Un licenciement massif au sein de Xbox a touché certains employés ayant œuvré de longue date dans l’industrie du jeu vidéo, comme l’atteste Numerama. Parmi eux figure Michael Maynard, ancien employé du studio id Software, qui a passé deux décennies au sein de l’entreprise avant son départ récent.

Ce qu'il faut retenir

  • Michael Maynard, vétéran de 20 ans chez id Software, a été licencié dans le cadre du plan de restructuration de Microsoft.
  • Ce plan, qualifié de « reset » par la direction, a profondément affecté la branche Xbox et ses équipes.
  • Maynard a exprimé une critique acerbe à l’encontre de Microsoft après son licenciement, remettant en cause sa gestion des projets jeux vidéo.
  • Le studio id Software, connu pour des titres comme Doom, est l’un des nombreux touchés par cette restructuration.

Selon Numerama, les licenciements opérés chez Microsoft, et plus précisément au sein de la division Xbox, ont provoqué des réactions parmi les employés les plus expérimentés. Michael Maynard, qui a consacré deux décennies de sa carrière à id Software — le studio à l’origine de la franchise emblématique Doom — fait partie des victimes de cette restructuration. Ancien développeur et figure respectée du secteur, son départ illustre les tensions internes générées par le plan de réorganisation annoncé par la direction de Microsoft.

Le plan de restructuration, qualifié de « reset » par les responsables de l’entreprise, vise à recentrer les activités de Xbox et à adapter ses ressources à de nouvelles priorités stratégiques. Selon les informations rapportées par Numerama, cette réorganisation a entraîné le départ de plusieurs centaines d’employés à travers le monde, avec des conséquences directes sur des studios historiques du jeu vidéo. id Software, intégré au groupe depuis 2009, n’a pas été épargné, ce qui a surpris une partie de la communauté professionnelle.

Dans un message partagé sur les réseaux sociaux et repris par Numerama, Michael Maynard a livré une critique sans concession de la gestion de Microsoft. « Après vingt ans à travailler sur des jeux qui ont marqué l’histoire, me retrouver licencié sans réelle justification stratégique, c’est une gifle », a-t-il déclaré. Il a également pointé du doigt le manque de vision à long terme de l’entreprise, estimant que les décisions prises reflétaient davantage une logique de réduction des coûts qu’une volonté de soutenir l’innovation dans le secteur du jeu vidéo.

« On nous explique que c’est pour mieux nous recentrer, mais en réalité, on détruit des équipes qui ont mis des années à se construire. Microsoft a toujours eu une relation ambiguë avec les studios qu’elle acquiert. Aujourd’hui, on en paie le prix. »
— Michael Maynard, ancien développeur chez id Software

Les critiques de Maynard s’inscrivent dans un contexte plus large de restructurations chez Microsoft, où la branche Xbox tente de s’adapter à un marché du jeu vidéo en pleine mutation. Entre la concurrence accrue des plateformes comme PlayStation, la montée en puissance des abonnements et l’évolution des habitudes des joueurs, la direction de l’entreprise a décidé de revoir sa stratégie. Cependant, pour des employés comme Maynard, cette réorganisation se traduit avant tout par des pertes d’emplois et une perte de savoir-faire accumulé sur des décennies.

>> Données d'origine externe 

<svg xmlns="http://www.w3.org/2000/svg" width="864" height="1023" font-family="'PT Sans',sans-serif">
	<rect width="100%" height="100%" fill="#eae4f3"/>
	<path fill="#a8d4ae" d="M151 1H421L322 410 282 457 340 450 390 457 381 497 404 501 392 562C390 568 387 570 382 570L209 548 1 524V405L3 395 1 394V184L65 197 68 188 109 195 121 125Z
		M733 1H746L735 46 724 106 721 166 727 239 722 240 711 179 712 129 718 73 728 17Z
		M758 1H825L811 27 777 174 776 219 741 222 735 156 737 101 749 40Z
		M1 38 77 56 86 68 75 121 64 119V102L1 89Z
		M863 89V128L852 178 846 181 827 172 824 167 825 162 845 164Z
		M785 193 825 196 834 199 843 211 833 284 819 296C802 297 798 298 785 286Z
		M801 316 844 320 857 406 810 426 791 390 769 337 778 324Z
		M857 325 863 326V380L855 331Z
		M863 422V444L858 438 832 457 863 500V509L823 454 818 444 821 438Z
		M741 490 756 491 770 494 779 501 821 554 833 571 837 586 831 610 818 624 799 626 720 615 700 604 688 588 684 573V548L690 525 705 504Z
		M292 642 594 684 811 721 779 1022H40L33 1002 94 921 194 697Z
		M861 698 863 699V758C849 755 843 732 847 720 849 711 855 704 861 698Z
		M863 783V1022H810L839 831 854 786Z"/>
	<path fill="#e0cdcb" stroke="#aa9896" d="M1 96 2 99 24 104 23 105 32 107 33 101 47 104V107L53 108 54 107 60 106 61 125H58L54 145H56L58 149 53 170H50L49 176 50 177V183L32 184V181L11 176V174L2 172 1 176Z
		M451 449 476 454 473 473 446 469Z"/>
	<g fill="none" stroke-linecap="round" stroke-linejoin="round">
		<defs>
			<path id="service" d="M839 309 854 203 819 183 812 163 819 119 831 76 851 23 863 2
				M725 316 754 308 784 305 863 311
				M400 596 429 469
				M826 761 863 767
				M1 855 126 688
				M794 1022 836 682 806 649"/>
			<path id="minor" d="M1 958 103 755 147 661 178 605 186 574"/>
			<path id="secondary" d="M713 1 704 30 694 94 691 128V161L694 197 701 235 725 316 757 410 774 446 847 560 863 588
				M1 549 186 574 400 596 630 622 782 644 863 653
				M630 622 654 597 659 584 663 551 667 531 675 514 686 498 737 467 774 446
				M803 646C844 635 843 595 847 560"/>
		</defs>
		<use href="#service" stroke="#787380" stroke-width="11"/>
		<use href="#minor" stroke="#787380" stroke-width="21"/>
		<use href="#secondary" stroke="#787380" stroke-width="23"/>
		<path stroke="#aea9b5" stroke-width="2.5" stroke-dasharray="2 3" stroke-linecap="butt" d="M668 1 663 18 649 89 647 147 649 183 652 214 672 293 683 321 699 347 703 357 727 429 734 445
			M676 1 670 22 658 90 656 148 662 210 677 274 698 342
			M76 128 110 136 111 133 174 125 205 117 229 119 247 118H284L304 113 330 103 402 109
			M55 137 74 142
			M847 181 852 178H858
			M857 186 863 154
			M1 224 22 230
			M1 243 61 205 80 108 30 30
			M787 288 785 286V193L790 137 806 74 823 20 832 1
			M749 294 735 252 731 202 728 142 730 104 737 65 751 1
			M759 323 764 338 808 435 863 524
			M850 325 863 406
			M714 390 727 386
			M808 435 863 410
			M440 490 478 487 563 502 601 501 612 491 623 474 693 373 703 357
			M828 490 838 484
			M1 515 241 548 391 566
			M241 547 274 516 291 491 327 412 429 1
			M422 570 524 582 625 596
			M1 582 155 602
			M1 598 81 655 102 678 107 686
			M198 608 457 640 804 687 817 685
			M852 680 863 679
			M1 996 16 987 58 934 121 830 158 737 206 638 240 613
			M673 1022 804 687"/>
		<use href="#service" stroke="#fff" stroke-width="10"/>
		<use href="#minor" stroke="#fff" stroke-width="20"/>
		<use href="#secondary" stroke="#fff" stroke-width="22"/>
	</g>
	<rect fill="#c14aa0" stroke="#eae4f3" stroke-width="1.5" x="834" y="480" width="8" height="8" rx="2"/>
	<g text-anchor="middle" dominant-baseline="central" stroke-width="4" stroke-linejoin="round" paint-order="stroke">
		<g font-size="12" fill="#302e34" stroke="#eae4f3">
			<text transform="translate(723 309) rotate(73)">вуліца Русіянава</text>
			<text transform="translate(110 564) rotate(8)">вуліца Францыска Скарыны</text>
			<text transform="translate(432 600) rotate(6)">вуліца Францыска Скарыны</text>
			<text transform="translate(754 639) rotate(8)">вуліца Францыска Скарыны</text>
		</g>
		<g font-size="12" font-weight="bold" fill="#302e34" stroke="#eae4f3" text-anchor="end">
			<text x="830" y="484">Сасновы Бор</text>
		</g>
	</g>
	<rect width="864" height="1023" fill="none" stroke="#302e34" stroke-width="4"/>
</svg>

id Software, fondé en 1991, est surtout connu pour avoir révolutionné le genre des jeux de tir avec Doom en 1993, puis Quake. Son intégration au groupe Microsoft en 2009 avait alors été présentée comme une opportunité de renforcer la production de jeux exclusifs pour la console Xbox. Pourtant, les licenciements récents montrent que la relation entre le studio et son actionnaire a pris un tournant plus sombre. Plusieurs anciens employés d’id Software, contactés par Numerama, ont confirmé que le studio était désormais en sous-effectif, avec des projets en suspens et une incertitude sur son avenir immédiat.

Et maintenant ?

Alors que Microsoft poursuit sa restructuration, les prochaines semaines pourraient révéler l’ampleur réelle des départs au sein des studios acquis au fil des années. Des annonces sur le devenir d’id Software et d’autres équipes touchées sont attendues d’ici la fin de l’été 2026. Reste à voir si la direction parviendra à concilier ses objectifs financiers avec la préservation du patrimoine créatif de ses studios, sous peine de voir s’éloigner encore un peu plus sa crédibilité auprès des développeurs et des joueurs.

Cette situation interroge plus largement sur l’avenir des studios indépendants intégrés à de grands groupes. Entre pression actionnariale et besoin de stabilité créative, les employés comme Maynard symbolisent les défis posés par ce modèle économique. Pour l’heure, Microsoft n’a pas commenté publiquement les déclarations de Michael Maynard, mais les réactions dans l’industrie laissent présager des débats sur la gestion des ressources humaines dans le secteur.